My Salvation Experience
I love to through every detail of my testimony, but it's extremely long so I will hit the major spots.
Growing up, I didn't go to church very much, I grew up watching ESPN and watching sports on Sunday mornings! I worshiped sports. It was my idol, but I always felt a pull from the Lord during that time. As a child, I would look up at the stars and wonder "Who made this, and how did I get here?"
What will happen If you died tonight?
In my junior year of Highschool, I started reading the bible, not having a clue what it all meant. One scripture that resonated with me at that time was Revelation 3:20, "Behold, I stand at the door and knock; if anyone hears My voice and opens the door, I will come into him and will dine with him, and he with Me."
I remember being in my parent's basement when "something" asked me a question, He said, "Where would you go If you died?" I answered "Heaven? Heaven........right?" There was such a dead silence after that.
Those were just some of the examples that began my journey of finding the Lord. I carried on in life still watching ESPN football, and sports, along with worldly music like Madonna, Nirvana, Foo Fighters, SWV, Aaliyah, Janet Jackson, Michael Jackson, LL Cool J, TLC, Britney Spears, etc. I listen to every genre of music! I watched reality TV shows like “American Idol” and my favorite “I Love New York!”
One day in college, A friend of mine invited me to their church. My friend would always tell me to let go of worldly music and TV. He said it was not bringing me closer to God and its dead weight, but I loved it too much! I loved watching the VMAs every year on MTV, and watching my favorite artists perform! My friend also talked about speaking in other tongues, he said it was a gift from God! In my pride, I pretended to know what that was, didn’t want to admit I didn’t know something, I had such a competitive spirit!
Griping and Blaming God
I visited my friend’s church, and it was an interesting experience! I saw the Pastor speaking in an unknown language. I wasn’t taught about praying in other tongues! I had no clue about that! I left that service wanting this “gift!”
At home, I sat in my recliner chair crying, telling God how I never got anything out of this life, how life has been unfair to me!"God, I never get anything in this life! I've been hurt and rejected by life, people, and even You are rejecting me! I went on like this for about 5 minutes, feeling sorry for myself, and blaming God. Then I collected my tears, and said from my heart, "YOU ARE GOING TO BLESS ME! YOU ARE GOING TO GIVE ME THIS GIFT!" I wouldn't take NO for an answer! I had a determination about the matter. "Whatever I have to do to receive it, FINE! I decided to fast from worldly music and tv for a week! I figured I would go back to it after that. I did nothing but read my bible, pray, and did homework.

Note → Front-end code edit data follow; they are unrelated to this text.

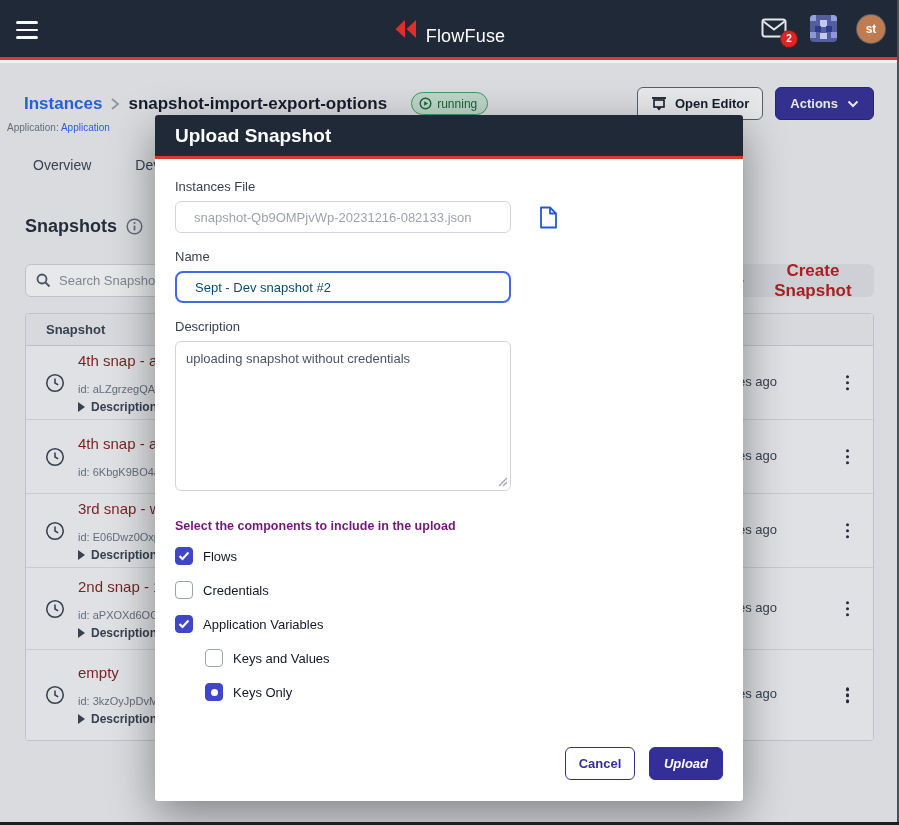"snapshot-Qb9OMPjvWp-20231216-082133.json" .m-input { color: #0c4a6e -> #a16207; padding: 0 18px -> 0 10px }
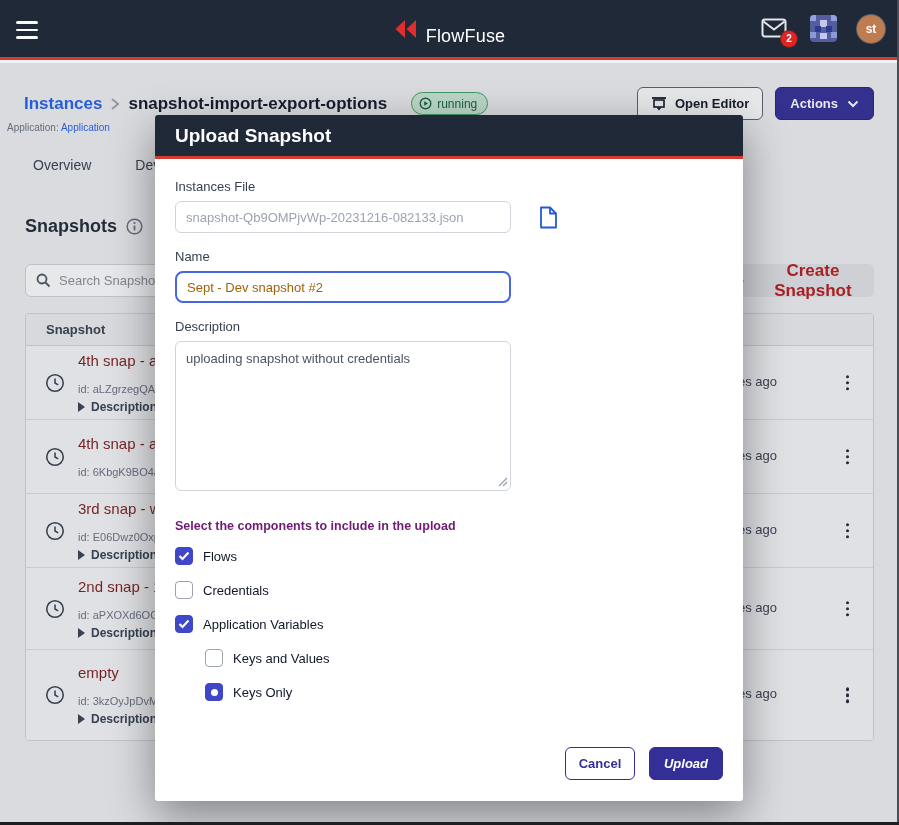"Select the components to include" .components { color: #701a75 -> #14532d; font-weight: 700 -> 400 }
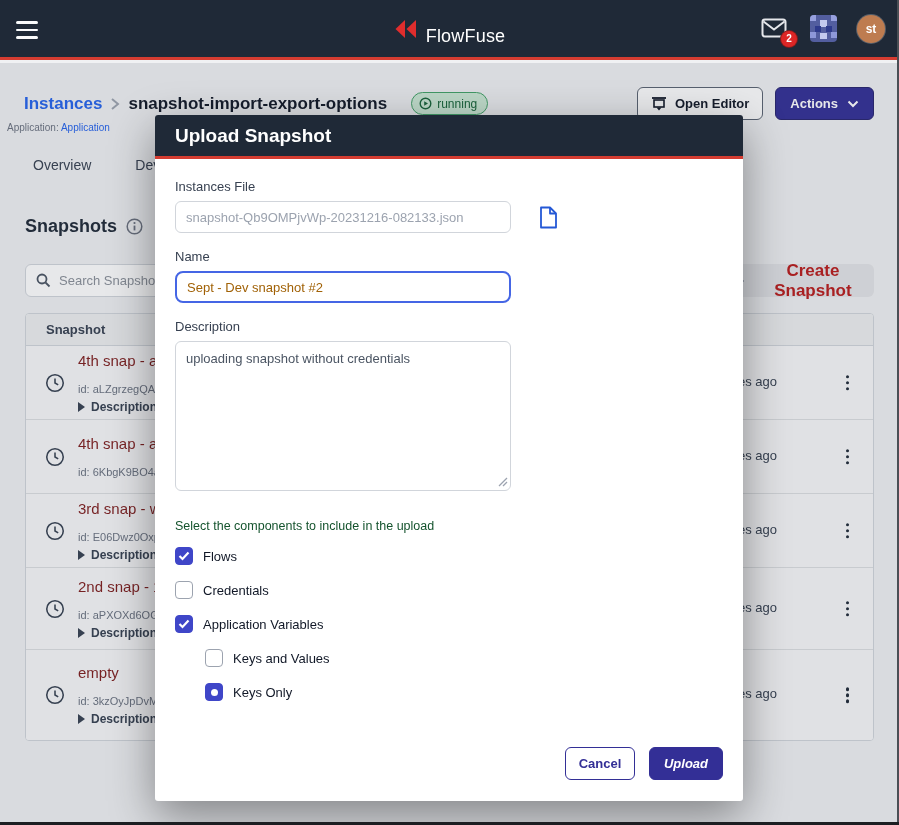"Application Variables" span.opt-label { text: Application -> Environment }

On the 6th day of my fast Saturday evening, I felt different and changed I no had a desire for worldly things anymore. I saw in my heart that if I wanted to want to walk with God, I can’t hold on to the world and expect to receive! We must choose today whom we will serve! There is a pull on both sides, and will force you to choose one or the other! I decided in my heart that day to never go back to those things, and I haven’t in 13 years. I tell people today that I don’t watch helly-vision, and I don’t miss it!
My first encounter with the Holy Spirit
Sunday morning came, and I went to that church for the second time. The Pastor called a line for people who wanted to be prayed for. My friend nudged me to go, and I leaped eagerly out of my seat! The Pastor prayed for me, and I didn’t feel a thing, but I still believed I received whatever there was to receive! After service in the car going to work, I started laughing for no reason! I tried to contain myself because I felt stupid just laughing hilariously for no reason!
I went to work, and the laughing didn’t stop! I could hardly contain myself, before finally reaching the bathroom late that night. I looked around in the bathroom first, checking for people, and finally broke out into laughter! I started to weep and weep, then out of my spirit without thinking or premeditating these words, I said “OHA! This is the Holy Spirit!" I kept crying, and I thought I looked crazy and ridiculous just sitting on the floor crying and carrying on, what If someone would barge in and see me like this? I got up and went to the stall. As soon as I close the door, seconds later I felt a strong surge like a rushing river come from my belly to my vocal cords and my mouth!! Like something was trying to get out! I didn’t understand at first what was going on, and I quench it! The second time this happen, I realized that this was the supernatural language, and started speaking out the words in an unknown language!!
I spoke in tongues hard and fast! I felt like I could have prayed there for 3 hours straight or all night! I spoke fluently like I’ve been praying for years! Then minutes later the devil started talking to me in my mind. He said, “that’s of the devil!” “This is demonic!” I said in my heart “well I’m gonna just keep speaking anyway, I’ll worry about that later! This feels good, so I’ll deal with that later!” I spoke these words out of my spirit, it was my very first tongue interpretation “Je-su-s Chr-is-t is Lord, Je-sus Chr-is-t is Lord! I went home happily, praying in other tongues and interpreting it!